> [What needs to be done] Please set down exactly the lines of the listing below from the line containing "Figure 3. Application" through the line containing "Figure 11. Meta-analysis", both lines included, leaving out all other lines.

> [Input material]
BEGIN
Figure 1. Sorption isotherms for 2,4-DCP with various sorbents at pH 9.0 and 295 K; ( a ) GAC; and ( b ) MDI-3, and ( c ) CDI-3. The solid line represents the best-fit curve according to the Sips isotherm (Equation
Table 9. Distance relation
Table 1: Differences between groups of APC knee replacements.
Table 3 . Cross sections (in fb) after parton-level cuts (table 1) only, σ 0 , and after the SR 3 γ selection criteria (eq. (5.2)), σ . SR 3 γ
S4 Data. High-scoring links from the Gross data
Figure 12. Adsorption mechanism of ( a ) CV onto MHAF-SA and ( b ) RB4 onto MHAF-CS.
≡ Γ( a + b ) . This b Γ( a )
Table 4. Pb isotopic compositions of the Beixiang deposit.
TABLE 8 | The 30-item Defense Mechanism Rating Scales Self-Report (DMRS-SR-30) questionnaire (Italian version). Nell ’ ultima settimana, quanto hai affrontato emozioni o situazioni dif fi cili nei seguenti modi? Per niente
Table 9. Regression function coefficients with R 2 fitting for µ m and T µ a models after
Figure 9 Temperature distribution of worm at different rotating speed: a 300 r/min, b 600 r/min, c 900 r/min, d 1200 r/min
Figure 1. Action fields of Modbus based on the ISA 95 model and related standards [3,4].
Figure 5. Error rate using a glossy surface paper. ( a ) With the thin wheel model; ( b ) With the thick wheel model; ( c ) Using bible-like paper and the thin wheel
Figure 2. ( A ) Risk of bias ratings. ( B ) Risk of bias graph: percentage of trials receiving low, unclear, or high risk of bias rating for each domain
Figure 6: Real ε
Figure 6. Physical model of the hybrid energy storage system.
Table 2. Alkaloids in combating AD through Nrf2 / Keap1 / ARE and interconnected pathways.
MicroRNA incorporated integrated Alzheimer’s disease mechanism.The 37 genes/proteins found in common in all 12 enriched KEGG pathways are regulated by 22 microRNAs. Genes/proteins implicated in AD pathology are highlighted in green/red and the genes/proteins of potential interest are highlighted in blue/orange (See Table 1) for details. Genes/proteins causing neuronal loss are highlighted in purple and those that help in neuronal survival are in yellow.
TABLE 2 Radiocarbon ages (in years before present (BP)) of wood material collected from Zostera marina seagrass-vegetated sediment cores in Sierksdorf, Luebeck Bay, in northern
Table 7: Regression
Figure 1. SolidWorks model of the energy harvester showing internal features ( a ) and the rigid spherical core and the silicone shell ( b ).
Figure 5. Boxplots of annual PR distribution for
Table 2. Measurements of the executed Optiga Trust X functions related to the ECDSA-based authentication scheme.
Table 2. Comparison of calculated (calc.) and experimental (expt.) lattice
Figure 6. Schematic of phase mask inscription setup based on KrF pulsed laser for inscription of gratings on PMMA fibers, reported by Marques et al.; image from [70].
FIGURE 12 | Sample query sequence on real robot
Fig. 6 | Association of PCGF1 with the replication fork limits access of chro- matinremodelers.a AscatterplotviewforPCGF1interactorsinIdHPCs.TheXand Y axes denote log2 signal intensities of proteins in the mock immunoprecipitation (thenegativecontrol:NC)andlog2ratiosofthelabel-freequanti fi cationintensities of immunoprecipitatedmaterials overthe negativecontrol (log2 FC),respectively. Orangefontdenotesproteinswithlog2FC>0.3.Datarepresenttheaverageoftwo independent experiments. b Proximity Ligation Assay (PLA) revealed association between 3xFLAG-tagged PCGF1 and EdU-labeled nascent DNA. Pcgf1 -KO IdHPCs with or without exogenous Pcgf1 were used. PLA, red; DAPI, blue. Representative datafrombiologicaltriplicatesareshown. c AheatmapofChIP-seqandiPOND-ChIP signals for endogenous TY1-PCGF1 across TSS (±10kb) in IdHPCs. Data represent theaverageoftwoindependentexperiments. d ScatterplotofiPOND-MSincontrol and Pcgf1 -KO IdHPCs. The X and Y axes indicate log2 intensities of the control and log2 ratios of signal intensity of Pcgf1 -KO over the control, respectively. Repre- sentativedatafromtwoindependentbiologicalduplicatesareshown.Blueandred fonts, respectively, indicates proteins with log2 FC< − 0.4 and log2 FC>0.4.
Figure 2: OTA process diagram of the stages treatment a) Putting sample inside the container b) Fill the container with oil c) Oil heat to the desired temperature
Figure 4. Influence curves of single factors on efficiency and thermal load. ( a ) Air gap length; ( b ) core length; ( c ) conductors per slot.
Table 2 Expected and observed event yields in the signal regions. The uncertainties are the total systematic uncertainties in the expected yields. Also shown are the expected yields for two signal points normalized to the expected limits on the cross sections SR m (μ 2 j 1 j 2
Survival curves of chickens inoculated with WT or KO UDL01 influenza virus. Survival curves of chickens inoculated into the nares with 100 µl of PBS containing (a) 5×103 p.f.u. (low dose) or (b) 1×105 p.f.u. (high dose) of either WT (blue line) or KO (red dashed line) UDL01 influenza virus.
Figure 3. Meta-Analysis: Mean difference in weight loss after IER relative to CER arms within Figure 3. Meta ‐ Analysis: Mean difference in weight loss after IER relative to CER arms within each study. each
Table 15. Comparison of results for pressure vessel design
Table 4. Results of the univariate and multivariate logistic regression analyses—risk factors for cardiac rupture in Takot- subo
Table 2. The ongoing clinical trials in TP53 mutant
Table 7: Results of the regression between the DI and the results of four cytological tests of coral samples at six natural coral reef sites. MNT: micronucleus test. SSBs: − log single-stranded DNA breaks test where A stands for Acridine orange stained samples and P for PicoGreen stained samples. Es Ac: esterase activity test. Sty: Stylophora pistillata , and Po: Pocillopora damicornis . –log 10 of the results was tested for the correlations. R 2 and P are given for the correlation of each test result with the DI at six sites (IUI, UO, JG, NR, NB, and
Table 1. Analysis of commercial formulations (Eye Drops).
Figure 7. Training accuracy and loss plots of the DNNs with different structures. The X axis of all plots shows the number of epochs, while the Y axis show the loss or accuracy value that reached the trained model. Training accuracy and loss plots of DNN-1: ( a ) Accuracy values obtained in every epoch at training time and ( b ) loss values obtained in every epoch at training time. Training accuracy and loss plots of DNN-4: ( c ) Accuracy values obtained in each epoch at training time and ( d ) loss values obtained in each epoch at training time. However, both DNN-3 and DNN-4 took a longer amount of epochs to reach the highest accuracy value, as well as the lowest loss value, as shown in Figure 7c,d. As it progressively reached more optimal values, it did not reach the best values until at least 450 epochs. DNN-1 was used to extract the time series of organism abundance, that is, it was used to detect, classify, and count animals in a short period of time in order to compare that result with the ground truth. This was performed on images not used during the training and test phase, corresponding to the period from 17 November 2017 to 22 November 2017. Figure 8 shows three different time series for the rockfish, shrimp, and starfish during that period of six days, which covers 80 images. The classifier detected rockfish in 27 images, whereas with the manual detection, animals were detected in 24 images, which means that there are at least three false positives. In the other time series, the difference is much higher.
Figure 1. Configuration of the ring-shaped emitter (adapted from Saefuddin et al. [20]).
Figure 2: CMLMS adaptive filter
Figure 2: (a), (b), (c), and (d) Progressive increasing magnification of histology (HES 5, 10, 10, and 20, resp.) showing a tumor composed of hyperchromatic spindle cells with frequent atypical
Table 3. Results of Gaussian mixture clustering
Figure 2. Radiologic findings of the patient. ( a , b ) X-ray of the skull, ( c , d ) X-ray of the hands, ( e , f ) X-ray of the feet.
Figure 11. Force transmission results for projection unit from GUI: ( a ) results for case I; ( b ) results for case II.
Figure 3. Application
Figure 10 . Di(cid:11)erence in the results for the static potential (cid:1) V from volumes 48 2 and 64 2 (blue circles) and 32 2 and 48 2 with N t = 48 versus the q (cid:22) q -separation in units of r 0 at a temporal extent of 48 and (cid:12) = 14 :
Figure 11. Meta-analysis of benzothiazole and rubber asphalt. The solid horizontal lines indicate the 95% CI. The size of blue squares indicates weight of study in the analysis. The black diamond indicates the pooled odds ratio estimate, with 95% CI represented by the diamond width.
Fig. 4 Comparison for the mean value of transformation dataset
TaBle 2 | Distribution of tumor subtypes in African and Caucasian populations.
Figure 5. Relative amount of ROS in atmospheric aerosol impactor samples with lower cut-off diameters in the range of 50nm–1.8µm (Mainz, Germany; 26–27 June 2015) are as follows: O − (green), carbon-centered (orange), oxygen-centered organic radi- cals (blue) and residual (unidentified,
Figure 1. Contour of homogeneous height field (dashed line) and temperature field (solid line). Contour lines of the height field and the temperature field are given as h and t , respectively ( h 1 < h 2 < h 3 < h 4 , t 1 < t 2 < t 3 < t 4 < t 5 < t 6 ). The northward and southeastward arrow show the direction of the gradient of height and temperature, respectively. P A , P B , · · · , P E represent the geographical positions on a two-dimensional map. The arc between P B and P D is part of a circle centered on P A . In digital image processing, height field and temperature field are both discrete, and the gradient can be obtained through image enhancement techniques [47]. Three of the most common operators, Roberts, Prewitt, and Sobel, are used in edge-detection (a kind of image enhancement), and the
END
> [Task response]
Figure 3. Application
Figure 10 . Di(cid:11)erence in the results for the static potential (cid:1) V from volumes 48 2 and 64 2 (blue circles) and 32 2 and 48 2 with N t = 48 versus the q (cid:22) q -separation in units of r 0 at a temporal extent of 48 and (cid:12) = 14 :
Figure 11. Meta-analysis of benzothiazole and rubber asphalt. The solid horizontal lines indicate the 95% CI. The size of blue squares indicates weight of study in the analysis. The black diamond indicates the pooled odds ratio estimate, with 95% CI represented by the diamond width.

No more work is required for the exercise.